* TASK DESCRIPTION *
What you return should be the full listing, copied exactly and stripped of its pictures.
┌──
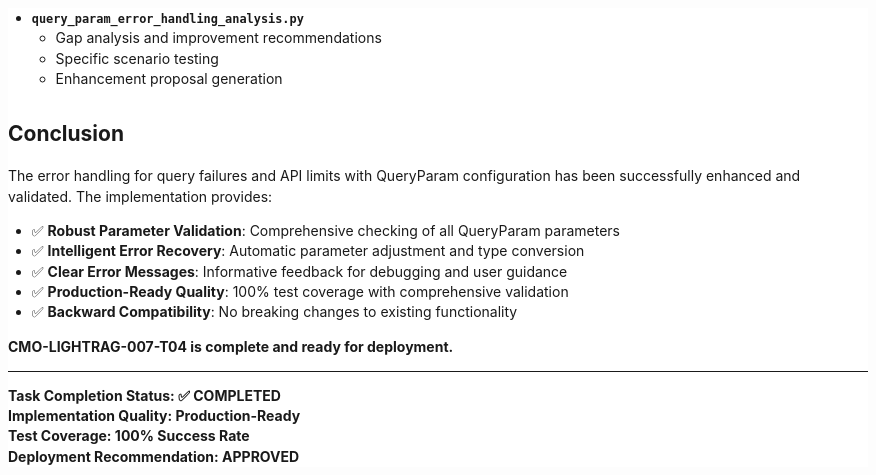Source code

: - **`query_param_error_handling_analysis.py`**
  - Gap analysis and improvement recommendations
  - Specific scenario testing
  - Enhancement proposal generation

## Conclusion

The error handling for query failures and API limits with QueryParam configuration has been successfully enhanced and validated. The implementation provides:

- ✅ **Robust Parameter Validation**: Comprehensive checking of all QueryParam parameters
- ✅ **Intelligent Error Recovery**: Automatic parameter adjustment and type conversion  
- ✅ **Clear Error Messages**: Informative feedback for debugging and user guidance
- ✅ **Production-Ready Quality**: 100% test coverage with comprehensive validation
- ✅ **Backward Compatibility**: No breaking changes to existing functionality

**CMO-LIGHTRAG-007-T04 is complete and ready for deployment.**

---

**Task Completion Status: ✅ COMPLETED**  
**Implementation Quality: Production-Ready**  
**Test Coverage: 100% Success Rate**  
**Deployment Recommendation: APPROVED**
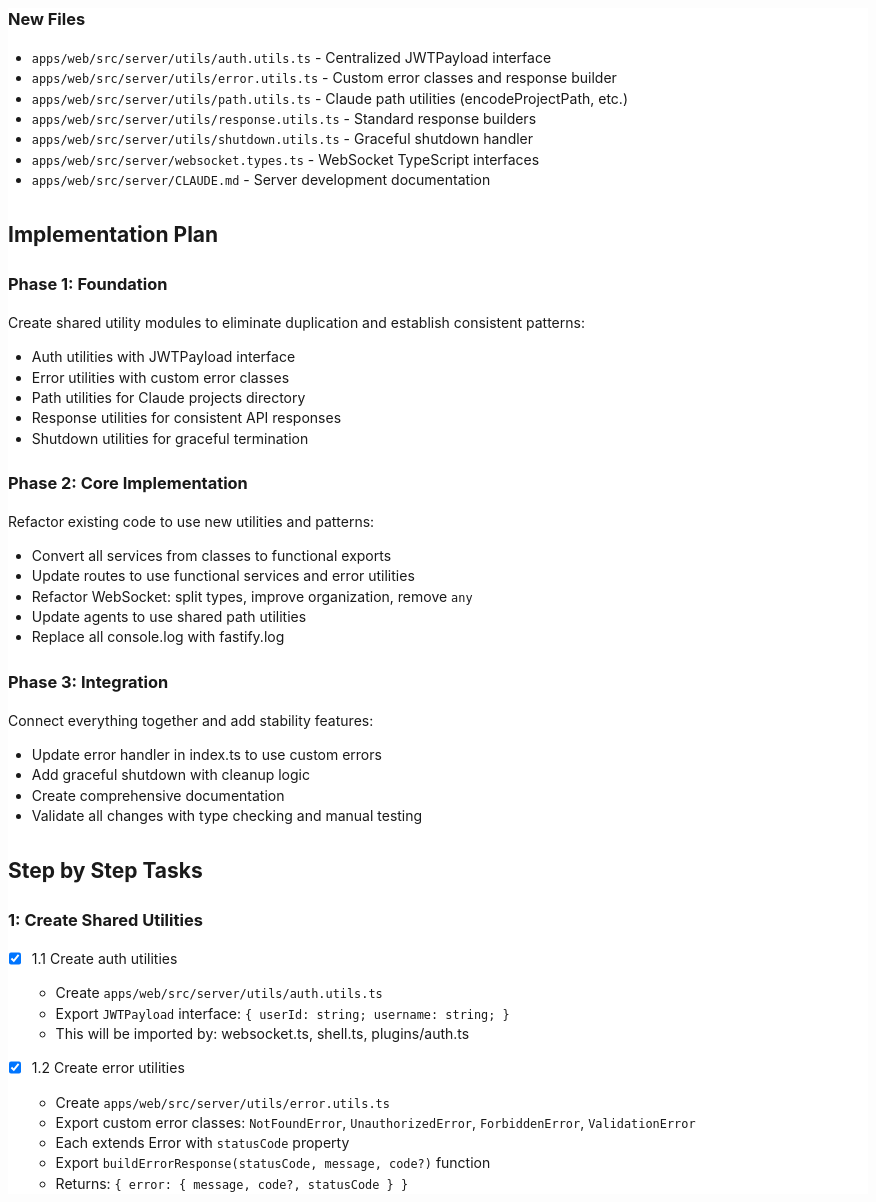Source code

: ### New Files

- `apps/web/src/server/utils/auth.utils.ts` - Centralized JWTPayload interface
- `apps/web/src/server/utils/error.utils.ts` - Custom error classes and response builder
- `apps/web/src/server/utils/path.utils.ts` - Claude path utilities (encodeProjectPath, etc.)
- `apps/web/src/server/utils/response.utils.ts` - Standard response builders
- `apps/web/src/server/utils/shutdown.utils.ts` - Graceful shutdown handler
- `apps/web/src/server/websocket.types.ts` - WebSocket TypeScript interfaces
- `apps/web/src/server/CLAUDE.md` - Server development documentation

## Implementation Plan

### Phase 1: Foundation

Create shared utility modules to eliminate duplication and establish consistent patterns:
- Auth utilities with JWTPayload interface
- Error utilities with custom error classes
- Path utilities for Claude projects directory
- Response utilities for consistent API responses
- Shutdown utilities for graceful termination

### Phase 2: Core Implementation

Refactor existing code to use new utilities and patterns:
- Convert all services from classes to functional exports
- Update routes to use functional services and error utilities
- Refactor WebSocket: split types, improve organization, remove `any`
- Update agents to use shared path utilities
- Replace all console.log with fastify.log

### Phase 3: Integration

Connect everything together and add stability features:
- Update error handler in index.ts to use custom errors
- Add graceful shutdown with cleanup logic
- Create comprehensive documentation
- Validate all changes with type checking and manual testing

## Step by Step Tasks

### 1: Create Shared Utilities


- [x] 1.1 Create auth utilities
    - Create `apps/web/src/server/utils/auth.utils.ts`
    - Export `JWTPayload` interface: `{ userId: string; username: string; }`
    - This will be imported by: websocket.ts, shell.ts, plugins/auth.ts

- [x] 1.2 Create error utilities
    - Create `apps/web/src/server/utils/error.utils.ts`
    - Export custom error classes: `NotFoundError`, `UnauthorizedError`, `ForbiddenError`, `ValidationError`
    - Each extends Error with `statusCode` property
    - Export `buildErrorResponse(statusCode, message, code?)` function
    - Returns: `{ error: { message, code?, statusCode } }`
└──
* WRITTEN ANSWER *
Source code

: - **`query_param_error_handling_analysis.py`**
  - Gap analysis and improvement recommendations
  - Specific scenario testing
  - Enhancement proposal generation

## Conclusion

The error handling for query failures and API limits with QueryParam configuration has been successfully enhanced and validated. The implementation provides:

- ✅ **Robust Parameter Validation**: Comprehensive checking of all QueryParam parameters
- ✅ **Intelligent Error Recovery**: Automatic parameter adjustment and type conversion  
- ✅ **Clear Error Messages**: Informative feedback for debugging and user guidance
- ✅ **Production-Ready Quality**: 100% test coverage with comprehensive validation
- ✅ **Backward Compatibility**: No breaking changes to existing functionality

**CMO-LIGHTRAG-007-T04 is complete and ready for deployment.**

---

**Task Completion Status: ✅ COMPLETED**  
**Implementation Quality: Production-Ready**  
**Test Coverage: 100% Success Rate**  
**Deployment Recommendation: APPROVED**
Source code

: ### New Files

- `apps/web/src/server/utils/auth.utils.ts` - Centralized JWTPayload interface
- `apps/web/src/server/utils/error.utils.ts` - Custom error classes and response builder
- `apps/web/src/server/utils/path.utils.ts` - Claude path utilities (encodeProjectPath, etc.)
- `apps/web/src/server/utils/response.utils.ts` - Standard response builders
- `apps/web/src/server/utils/shutdown.utils.ts` - Graceful shutdown handler
- `apps/web/src/server/websocket.types.ts` - WebSocket TypeScript interfaces
- `apps/web/src/server/CLAUDE.md` - Server development documentation

## Implementation Plan

### Phase 1: Foundation

Create shared utility modules to eliminate duplication and establish consistent patterns:
- Auth utilities with JWTPayload interface
- Error utilities with custom error classes
- Path utilities for Claude projects directory
- Response utilities for consistent API responses
- Shutdown utilities for graceful termination

### Phase 2: Core Implementation

Refactor existing code to use new utilities and patterns:
- Convert all services from classes to functional exports
- Update routes to use functional services and error utilities
- Refactor WebSocket: split types, improve organization, remove `any`
- Update agents to use shared path utilities
- Replace all console.log with fastify.log

### Phase 3: Integration

Connect everything together and add stability features:
- Update error handler in index.ts to use custom errors
- Add graceful shutdown with cleanup logic
- Create comprehensive documentation
- Validate all changes with type checking and manual testing

## Step by Step Tasks

### 1: Create Shared Utilities


- [x] 1.1 Create auth utilities
    - Create `apps/web/src/server/utils/auth.utils.ts`
    - Export `JWTPayload` interface: `{ userId: string; username: string; }`
    - This will be imported by: websocket.ts, shell.ts, plugins/auth.ts

- [x] 1.2 Create error utilities
    - Create `apps/web/src/server/utils/error.utils.ts`
    - Export custom error classes: `NotFoundError`, `UnauthorizedError`, `ForbiddenError`, `ValidationError`
    - Each extends Error with `statusCode` property
    - Export `buildErrorResponse(statusCode, message, code?)` function
    - Returns: `{ error: { message, code?, statusCode } }`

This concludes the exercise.